Indian spiritual leader of the Brahma Kumaris (c. 1929–2021)

Dadi Gulzar (c. 1929 - 11 March 2021), formally known as Rajyogini Dadi Hriday Mohini (also transliterated Hirdaya Mohini or Hridaya Mohini), was an Indian spiritual leader who served as the Head Administrator of the Brahma Kumaris from April 2020 until her death in 2021. She had joined the movement in 1937, when she was around eight years old, and remained associated with it throughout her life.

Within the Brahma Kumaris, Dadi Gulzar served as the Delhi zonal head and as chairperson of the organisation's cultural-services and business-and-industry-services wings before being appointed additional administrative head under Dadi Janki. Independent press obituaries credited her work with the expansion of the movement to more than 8,000 Raja Yoga centres in around 140 countries, and reported that she had been awarded an honorary Doctor of Literature degree by North Odisha University in Baripada, Mayurbhanj district, Odisha, for her work in spirituality and social service.

== Early life ==
Dadi Gulzar was born around 1929 and joined the Brahma Kumaris in 1937. She had been associated with the movement right from the inception since 1937, when she was eight years old, a date independently corroborated by The Tribune. The Brahma Kumaris movement was founded in 1936 in Hyderabad, Sindh by Lekhraj Kirpalani (Brahma Baba), and relocated its headquarters to Mount Abu in Rajasthan in 1950.

== Brahma Kumaris ==
Within the Brahma Kumaris, Dadi Gulzar served as the Delhi zonal head and as chairperson of the organisation's cultural-services and business-and-industry-services wings before being appointed additional administrative head under the leadership of Dadi Janki. Independent press obituaries credited her work with the expansion of the movement to more than 8,000 Raja Yoga centres in around 140 countries.

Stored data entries
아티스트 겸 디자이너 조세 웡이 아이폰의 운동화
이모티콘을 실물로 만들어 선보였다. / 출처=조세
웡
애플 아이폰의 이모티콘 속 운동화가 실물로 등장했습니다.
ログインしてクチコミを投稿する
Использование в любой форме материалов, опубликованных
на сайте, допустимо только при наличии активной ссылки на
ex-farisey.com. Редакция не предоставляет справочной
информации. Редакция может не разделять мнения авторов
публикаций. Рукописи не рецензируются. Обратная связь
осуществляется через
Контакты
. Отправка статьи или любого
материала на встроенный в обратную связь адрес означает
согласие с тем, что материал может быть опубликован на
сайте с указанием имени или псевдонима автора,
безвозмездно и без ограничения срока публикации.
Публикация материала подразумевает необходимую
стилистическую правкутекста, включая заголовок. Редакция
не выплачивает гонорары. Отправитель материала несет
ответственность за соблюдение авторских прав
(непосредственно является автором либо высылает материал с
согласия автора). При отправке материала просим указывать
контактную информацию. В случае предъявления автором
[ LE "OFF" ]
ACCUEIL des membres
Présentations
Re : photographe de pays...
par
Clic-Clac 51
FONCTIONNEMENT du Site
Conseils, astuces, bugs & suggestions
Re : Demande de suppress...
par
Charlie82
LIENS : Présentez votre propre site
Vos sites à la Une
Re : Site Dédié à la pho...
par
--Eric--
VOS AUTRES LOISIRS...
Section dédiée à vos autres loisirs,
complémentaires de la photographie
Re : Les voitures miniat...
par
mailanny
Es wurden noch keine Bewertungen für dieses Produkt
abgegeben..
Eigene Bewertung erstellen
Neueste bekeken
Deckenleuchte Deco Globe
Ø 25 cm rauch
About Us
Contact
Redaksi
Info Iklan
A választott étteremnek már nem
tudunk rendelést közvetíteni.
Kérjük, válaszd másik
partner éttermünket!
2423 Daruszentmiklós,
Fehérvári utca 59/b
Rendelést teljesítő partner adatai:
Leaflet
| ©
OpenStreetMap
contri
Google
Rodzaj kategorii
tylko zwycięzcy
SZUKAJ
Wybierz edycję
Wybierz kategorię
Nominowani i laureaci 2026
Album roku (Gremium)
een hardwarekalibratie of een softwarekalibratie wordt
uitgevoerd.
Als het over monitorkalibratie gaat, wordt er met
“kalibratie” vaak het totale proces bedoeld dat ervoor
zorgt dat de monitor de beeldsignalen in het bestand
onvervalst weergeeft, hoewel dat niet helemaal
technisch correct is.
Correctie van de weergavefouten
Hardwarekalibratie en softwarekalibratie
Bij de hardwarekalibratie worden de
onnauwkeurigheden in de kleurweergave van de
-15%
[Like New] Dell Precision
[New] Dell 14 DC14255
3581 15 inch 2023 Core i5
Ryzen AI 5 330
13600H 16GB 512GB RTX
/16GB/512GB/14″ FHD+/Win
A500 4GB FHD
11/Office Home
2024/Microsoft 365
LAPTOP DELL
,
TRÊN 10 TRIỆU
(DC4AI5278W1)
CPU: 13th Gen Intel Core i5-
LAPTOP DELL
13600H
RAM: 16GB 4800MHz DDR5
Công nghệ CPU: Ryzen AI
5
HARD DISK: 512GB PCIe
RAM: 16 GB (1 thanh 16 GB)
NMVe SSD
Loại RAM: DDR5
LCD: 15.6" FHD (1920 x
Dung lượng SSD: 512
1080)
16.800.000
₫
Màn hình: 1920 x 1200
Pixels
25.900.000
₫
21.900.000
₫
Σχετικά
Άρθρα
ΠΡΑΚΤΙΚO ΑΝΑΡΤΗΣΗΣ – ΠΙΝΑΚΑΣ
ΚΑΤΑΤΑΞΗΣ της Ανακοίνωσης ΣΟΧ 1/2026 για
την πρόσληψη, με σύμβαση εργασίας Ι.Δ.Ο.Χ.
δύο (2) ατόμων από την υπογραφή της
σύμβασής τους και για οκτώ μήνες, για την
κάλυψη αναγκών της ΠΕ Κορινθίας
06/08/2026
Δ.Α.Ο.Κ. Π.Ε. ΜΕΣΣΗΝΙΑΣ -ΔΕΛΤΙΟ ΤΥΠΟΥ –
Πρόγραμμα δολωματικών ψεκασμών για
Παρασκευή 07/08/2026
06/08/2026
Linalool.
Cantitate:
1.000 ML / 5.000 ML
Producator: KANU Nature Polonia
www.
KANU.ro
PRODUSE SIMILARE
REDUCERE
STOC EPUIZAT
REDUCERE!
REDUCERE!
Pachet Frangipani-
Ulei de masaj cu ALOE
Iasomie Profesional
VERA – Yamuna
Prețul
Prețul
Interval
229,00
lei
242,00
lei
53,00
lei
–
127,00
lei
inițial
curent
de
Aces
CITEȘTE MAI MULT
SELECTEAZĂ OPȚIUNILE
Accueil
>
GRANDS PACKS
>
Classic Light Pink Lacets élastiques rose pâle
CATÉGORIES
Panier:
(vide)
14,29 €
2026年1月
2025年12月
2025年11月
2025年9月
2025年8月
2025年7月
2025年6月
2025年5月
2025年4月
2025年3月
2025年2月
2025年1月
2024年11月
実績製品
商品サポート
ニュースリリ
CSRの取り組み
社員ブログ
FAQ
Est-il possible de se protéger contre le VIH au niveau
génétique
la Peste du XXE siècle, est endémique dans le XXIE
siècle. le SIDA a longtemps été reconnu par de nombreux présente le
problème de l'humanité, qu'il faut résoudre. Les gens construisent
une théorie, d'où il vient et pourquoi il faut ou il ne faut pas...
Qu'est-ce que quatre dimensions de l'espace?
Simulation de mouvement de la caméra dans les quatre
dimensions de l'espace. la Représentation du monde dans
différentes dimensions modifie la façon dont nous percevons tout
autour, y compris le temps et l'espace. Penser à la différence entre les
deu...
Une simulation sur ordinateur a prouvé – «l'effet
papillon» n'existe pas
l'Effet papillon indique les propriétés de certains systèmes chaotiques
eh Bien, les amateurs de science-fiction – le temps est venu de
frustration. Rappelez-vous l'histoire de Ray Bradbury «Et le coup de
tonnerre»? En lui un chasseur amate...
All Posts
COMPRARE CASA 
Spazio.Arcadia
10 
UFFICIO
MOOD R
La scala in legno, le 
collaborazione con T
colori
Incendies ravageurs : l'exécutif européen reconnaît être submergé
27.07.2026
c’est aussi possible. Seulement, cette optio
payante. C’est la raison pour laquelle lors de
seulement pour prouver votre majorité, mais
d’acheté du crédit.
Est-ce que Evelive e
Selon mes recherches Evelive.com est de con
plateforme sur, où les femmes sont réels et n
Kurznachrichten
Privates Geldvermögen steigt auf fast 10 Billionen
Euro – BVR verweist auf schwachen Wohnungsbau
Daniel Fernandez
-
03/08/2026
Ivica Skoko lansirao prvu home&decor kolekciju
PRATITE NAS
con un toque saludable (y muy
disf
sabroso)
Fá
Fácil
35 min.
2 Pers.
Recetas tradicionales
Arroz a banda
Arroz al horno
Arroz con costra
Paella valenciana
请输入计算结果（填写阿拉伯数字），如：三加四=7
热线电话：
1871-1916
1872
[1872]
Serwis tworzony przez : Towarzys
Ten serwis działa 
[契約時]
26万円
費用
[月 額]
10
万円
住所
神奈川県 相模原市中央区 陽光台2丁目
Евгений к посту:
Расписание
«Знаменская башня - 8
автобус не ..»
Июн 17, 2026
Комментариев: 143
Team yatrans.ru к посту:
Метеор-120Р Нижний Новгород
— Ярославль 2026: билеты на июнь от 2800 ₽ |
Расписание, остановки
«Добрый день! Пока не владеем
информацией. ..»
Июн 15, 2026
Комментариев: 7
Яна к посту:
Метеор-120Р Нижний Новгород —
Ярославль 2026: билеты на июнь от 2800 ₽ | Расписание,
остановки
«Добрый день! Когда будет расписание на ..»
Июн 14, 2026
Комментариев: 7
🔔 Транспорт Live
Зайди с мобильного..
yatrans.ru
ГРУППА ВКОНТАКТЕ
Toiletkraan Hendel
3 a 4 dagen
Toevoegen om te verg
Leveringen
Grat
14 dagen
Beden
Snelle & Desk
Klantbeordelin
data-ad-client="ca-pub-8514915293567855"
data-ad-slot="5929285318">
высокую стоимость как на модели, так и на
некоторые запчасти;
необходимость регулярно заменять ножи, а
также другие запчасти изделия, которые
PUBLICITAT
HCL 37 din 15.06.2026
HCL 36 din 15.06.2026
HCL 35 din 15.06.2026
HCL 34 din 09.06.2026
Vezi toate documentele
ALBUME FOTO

ACTION ITEM. Quote the Dadi Gulzar text from "Indian spiritual leader of" to "throughout her life.".

TASK ANSWER.
Indian spiritual leader of the Brahma Kumaris (c. 1929–2021)

Dadi Gulzar (c. 1929 - 11 March 2021), formally known as Rajyogini Dadi Hriday Mohini (also transliterated Hirdaya Mohini or Hridaya Mohini), was an Indian spiritual leader who served as the Head Administrator of the Brahma Kumaris from April 2020 until her death in 2021. She had joined the movement in 1937, when she was around eight years old, and remained associated with it throughout her life.